— Selected text —

┌────────

We need to incentivise corporatisation of business. There are numerous anti-corporate provisions in the tax codes. The companies are maltreated by FBR -- after collecting billions as ‘collection agents’ of the State without any compensation they are penalised for small lapses that are neither intentional not willful. Taxation of notional benefits e.g. concessional loans in the hands of employees, high corporate tax rate and double taxation of dividends and reserves out of already taxed profits are some examples of anti-corporate provisions -- the list is not exhaustive.
Under these circumstances, no one would like to conduct business through a company, especially when audited accounts by independent and credible auditors are rejected just on whims and without bringing any material on record by taxation officers. Litigation is imposed on the companies and they have to hire costly professionals to get justice. It is thus no surprise that ranking of Pakistan in World Bank’s ‘Doing Business 2017’ is as low as 144.
Devising an efficient model for high growth with emphasis on exports requires an analytical study of all the irritants prevailing in all institutions and laws. Comprehensive structural reforms are the key to make Pakistan a success story in the wake of Chinese economic initiatives in this region. The main irritant for business growth is highhandedness, corruption and unprecedented high level of maladministration in tax apparatuses -- both at federal and provincial levels. Experts must analyse the existing negative statutory, regulatory and administrative frameworks and then suggest solutions to remedy the situation for promoting growth and creation of the much-needed jobs.

└────────

— Actions to take —
(1) List the things that the passage on corporate taxation in Pakistan names as the main irritant for business growth.
(2) Reproduce the passage on corporate taxation in Pakistan between "Under these circumstances, no" and "low as 144.", inclusive.

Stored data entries
┌────────

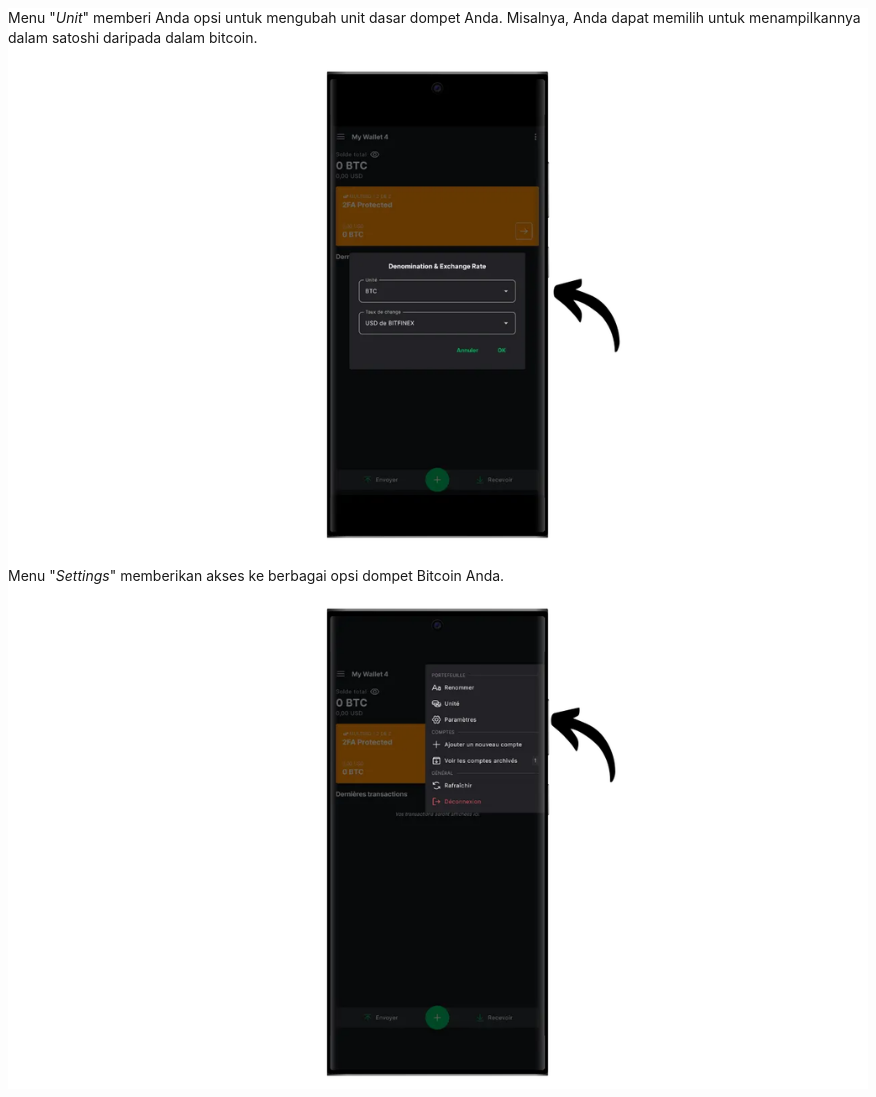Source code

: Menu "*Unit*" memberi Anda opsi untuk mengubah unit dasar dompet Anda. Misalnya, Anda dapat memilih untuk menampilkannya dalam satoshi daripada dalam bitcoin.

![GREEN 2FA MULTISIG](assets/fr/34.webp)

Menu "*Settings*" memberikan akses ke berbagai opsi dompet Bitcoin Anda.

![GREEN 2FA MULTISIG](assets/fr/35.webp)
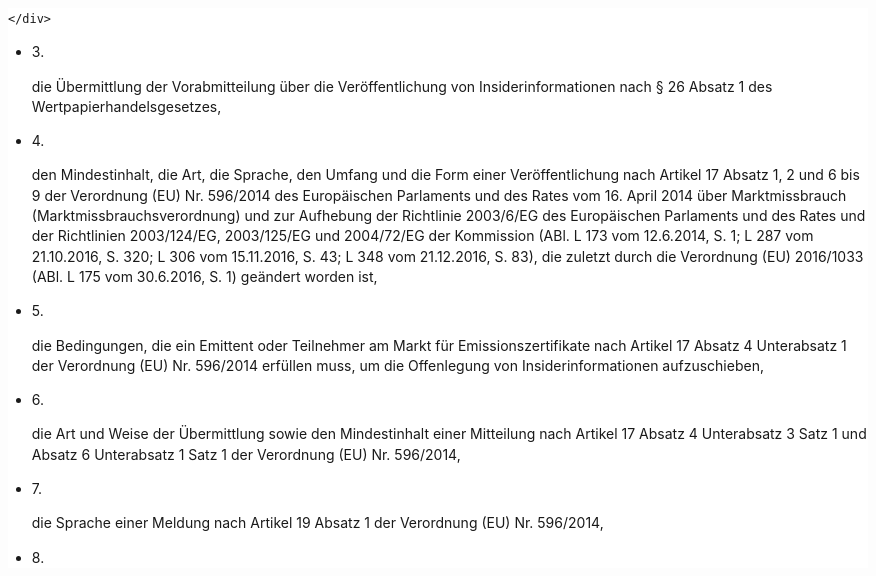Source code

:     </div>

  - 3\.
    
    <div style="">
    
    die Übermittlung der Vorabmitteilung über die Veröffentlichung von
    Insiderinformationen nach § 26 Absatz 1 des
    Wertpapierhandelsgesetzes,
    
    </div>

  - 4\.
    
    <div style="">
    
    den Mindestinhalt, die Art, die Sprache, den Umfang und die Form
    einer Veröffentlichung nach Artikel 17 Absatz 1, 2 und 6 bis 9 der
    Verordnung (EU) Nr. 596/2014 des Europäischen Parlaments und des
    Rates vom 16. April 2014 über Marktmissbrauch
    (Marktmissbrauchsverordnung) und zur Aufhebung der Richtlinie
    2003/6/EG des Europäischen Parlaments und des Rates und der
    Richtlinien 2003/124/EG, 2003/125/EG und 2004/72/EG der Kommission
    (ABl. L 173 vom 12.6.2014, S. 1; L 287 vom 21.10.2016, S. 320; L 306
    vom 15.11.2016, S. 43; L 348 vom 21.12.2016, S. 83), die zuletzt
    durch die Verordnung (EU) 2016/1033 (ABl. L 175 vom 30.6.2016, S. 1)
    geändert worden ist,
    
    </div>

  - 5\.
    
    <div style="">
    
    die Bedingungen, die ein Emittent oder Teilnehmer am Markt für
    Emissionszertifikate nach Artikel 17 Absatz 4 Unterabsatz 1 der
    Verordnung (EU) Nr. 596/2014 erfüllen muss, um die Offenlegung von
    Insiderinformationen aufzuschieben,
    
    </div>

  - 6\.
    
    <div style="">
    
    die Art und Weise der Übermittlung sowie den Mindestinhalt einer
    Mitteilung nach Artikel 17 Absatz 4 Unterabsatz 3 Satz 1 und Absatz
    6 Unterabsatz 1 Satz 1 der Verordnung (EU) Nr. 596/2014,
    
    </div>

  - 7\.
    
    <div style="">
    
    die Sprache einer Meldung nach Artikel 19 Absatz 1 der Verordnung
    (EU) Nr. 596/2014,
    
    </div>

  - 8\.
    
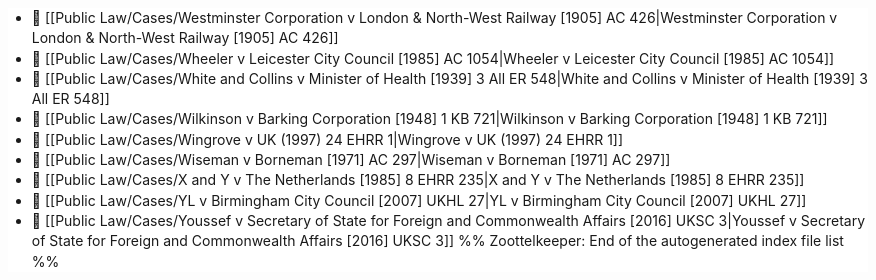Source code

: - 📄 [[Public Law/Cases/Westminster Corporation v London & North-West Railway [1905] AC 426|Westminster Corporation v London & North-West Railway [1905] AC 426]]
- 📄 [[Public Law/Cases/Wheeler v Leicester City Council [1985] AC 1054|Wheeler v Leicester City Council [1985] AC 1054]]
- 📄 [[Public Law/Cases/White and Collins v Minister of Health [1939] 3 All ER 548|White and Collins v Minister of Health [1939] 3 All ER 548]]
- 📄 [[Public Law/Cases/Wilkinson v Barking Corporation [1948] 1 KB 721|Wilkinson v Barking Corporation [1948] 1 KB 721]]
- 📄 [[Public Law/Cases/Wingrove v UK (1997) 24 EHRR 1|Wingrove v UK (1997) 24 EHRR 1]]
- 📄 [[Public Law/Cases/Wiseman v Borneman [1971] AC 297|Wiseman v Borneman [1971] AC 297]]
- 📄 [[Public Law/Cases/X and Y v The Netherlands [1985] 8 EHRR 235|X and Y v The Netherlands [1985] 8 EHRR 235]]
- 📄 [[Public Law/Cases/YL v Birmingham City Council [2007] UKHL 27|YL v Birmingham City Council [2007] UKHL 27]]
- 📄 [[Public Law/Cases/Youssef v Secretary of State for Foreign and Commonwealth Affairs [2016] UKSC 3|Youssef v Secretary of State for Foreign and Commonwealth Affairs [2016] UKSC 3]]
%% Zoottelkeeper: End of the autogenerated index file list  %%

└────────

— Per-task outputs —
(1)
- Highhandedness
- Corruption
- Unprecedented high level of maladministration in tax apparatuses, at both federal and provincial levels

(2)
Under these circumstances, no one would like to conduct business through a company, especially when audited accounts by independent and credible auditors are rejected just on whims and without bringing any material on record by taxation officers. Litigation is imposed on the companies and they have to hire costly professionals to get justice. It is thus no surprise that ranking of Pakistan in World Bank’s ‘Doing Business 2017’ is as low as 144.